Prime minister Manuel Valls agreed to an emergency meeting with taxi drivers, in an apparent attempt to defuse tensions.
The protests were the latest challenge to the Socialist government as it tries to modernise the economy and find France’s place in an increasingly globalised, online marketplace.
At Orly airport, one protester was injured in the leg when a shuttle bus forced its way through a blockade.
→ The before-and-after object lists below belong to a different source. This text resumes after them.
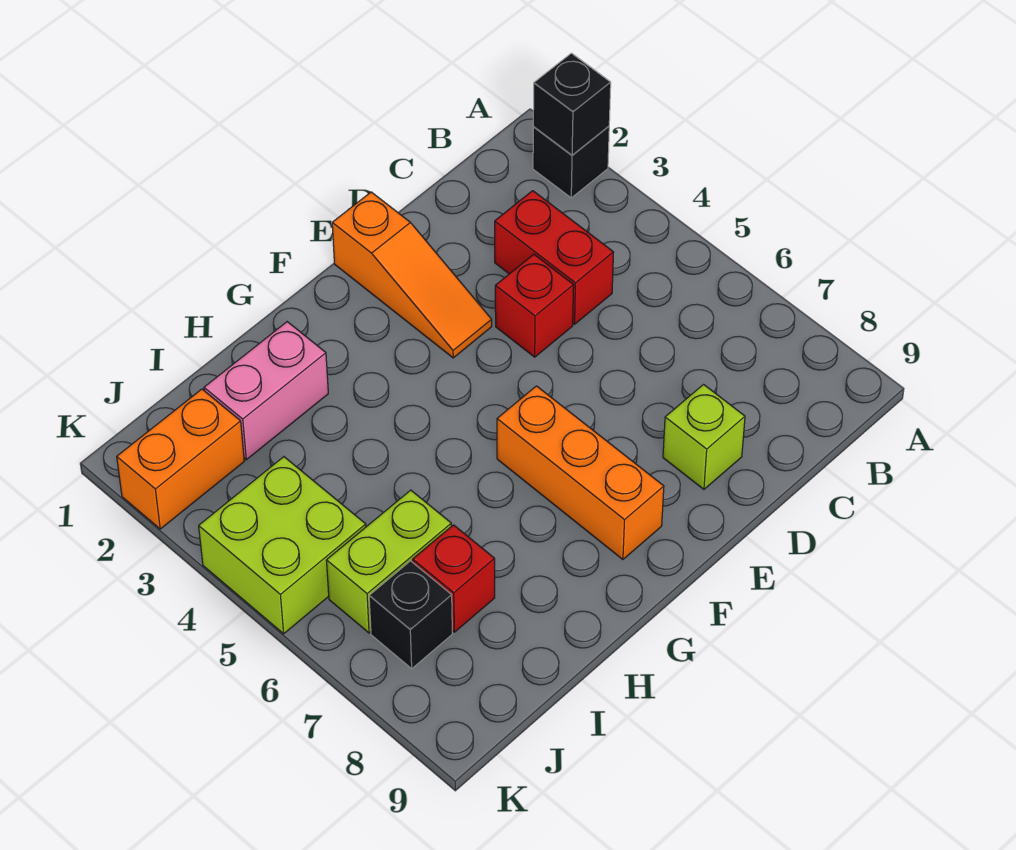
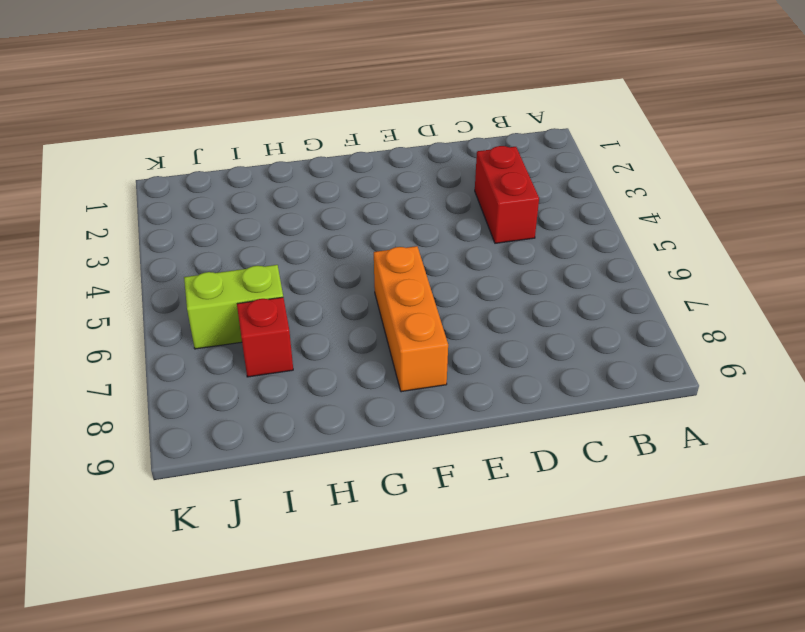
none -> black brick A2 level 1
none -> red brick D4 level 1
none -> lime brick D8 level 1

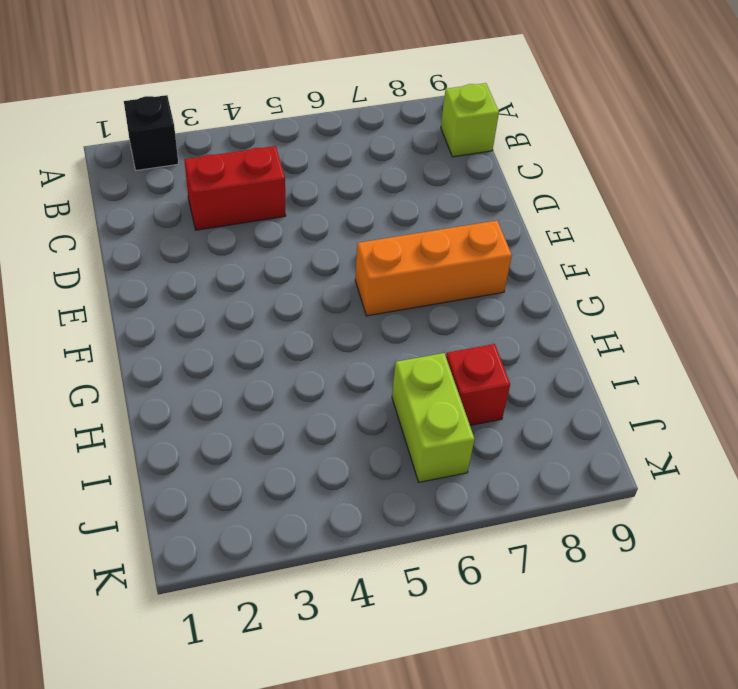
lime brick B9 level 1 -> lime brick D8 level 1
none -> red brick D4 level 1
none -> orange slope E1:E3 level 1 top 1
none -> pink brick H2:I2 level 1

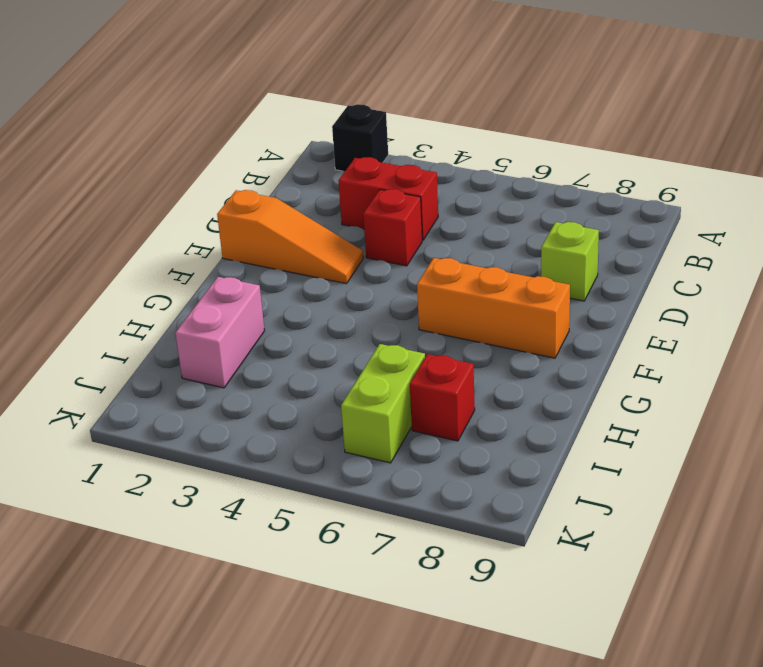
none -> orange brick J2:K2 level 1
none -> lime brick J4:K5 level 1
none -> black brick J7 level 1

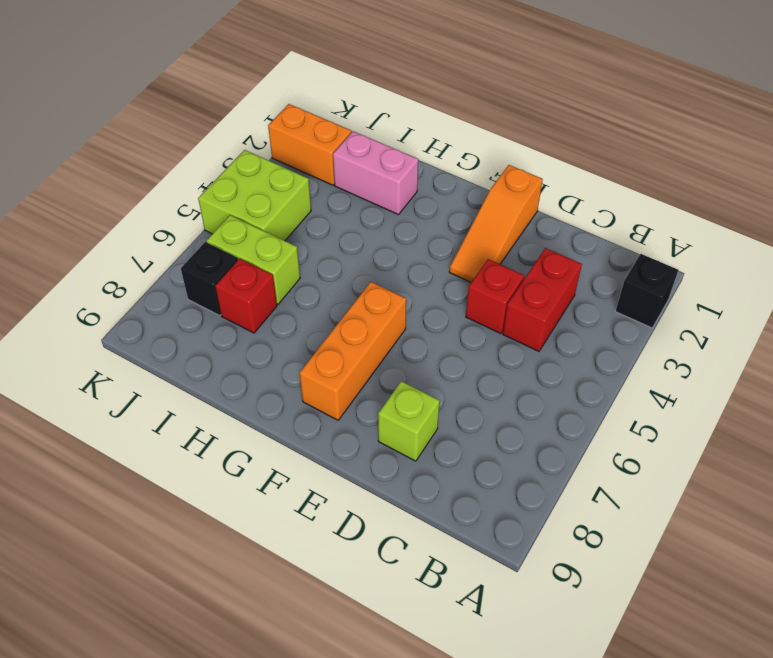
none -> black brick A2 level 2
Police said the bus driver was arrested.
Some 300 taxi drivers furious over competition from non-licensed private hire cabs also blocked the capital’s ring road at a key intersection in the west of the city, lighting fires and throwing smoke bombs.
“Today our survival is at stake, we are fed up of meetings and negotiations,” said Ibrahima Sylla, spokesman of the Taxis de France collective.
Nineteen protesters were arrested.
Adding to the airport chaos, one in five flights in and out of Orly as well as Paris’ main air hub, Charles de Gaulle, were cancelled because of a strike by air traffic controllers over pay and conditions.
Air France had said it would operate all of its long-haul flights and more than 80 per cent of its short- and medium-haul flights in France and elsewhere in Europe, but that “last-minute delays or cancellations cannot be ruled out”.
Budget airline EasyJet said it had cancelled 35 flights.
On the ground, police said 1,200 taxi drivers were protesting in various parts of Paris, while their colleagues also disrupted traffic in Toulouse, northern Lille and southern Marseille.
They are seeking compensation for business lost to taxi app company Uber and similar firms.
Meanwhile some 5.6 million civil servants have been called to down tools to protest against labour reforms proposed last September affecting pay and career advancement.
School teachers were striking on Tuesday for higher pay, with about a third – or 100,000 – expected to take part, according to their union, which predicts a stay-away rate of up to 45 per cent in Paris.
The striking unions – who led up to 120 demonstrations across France on what the daily Le Parisien dubbed “black Tuesday” – also claim they are protesting against job losses totalling some 150,000 since 2007 and say the hospital sector is especially in need of new jobs.
Travellers on Tuesday may also encounter roadblocks set up by a different set of protesters: farmers upset over falling prices.
The farmers’ unions are demanding that distributors and major food companies pay equitable prices for their produce and livestock.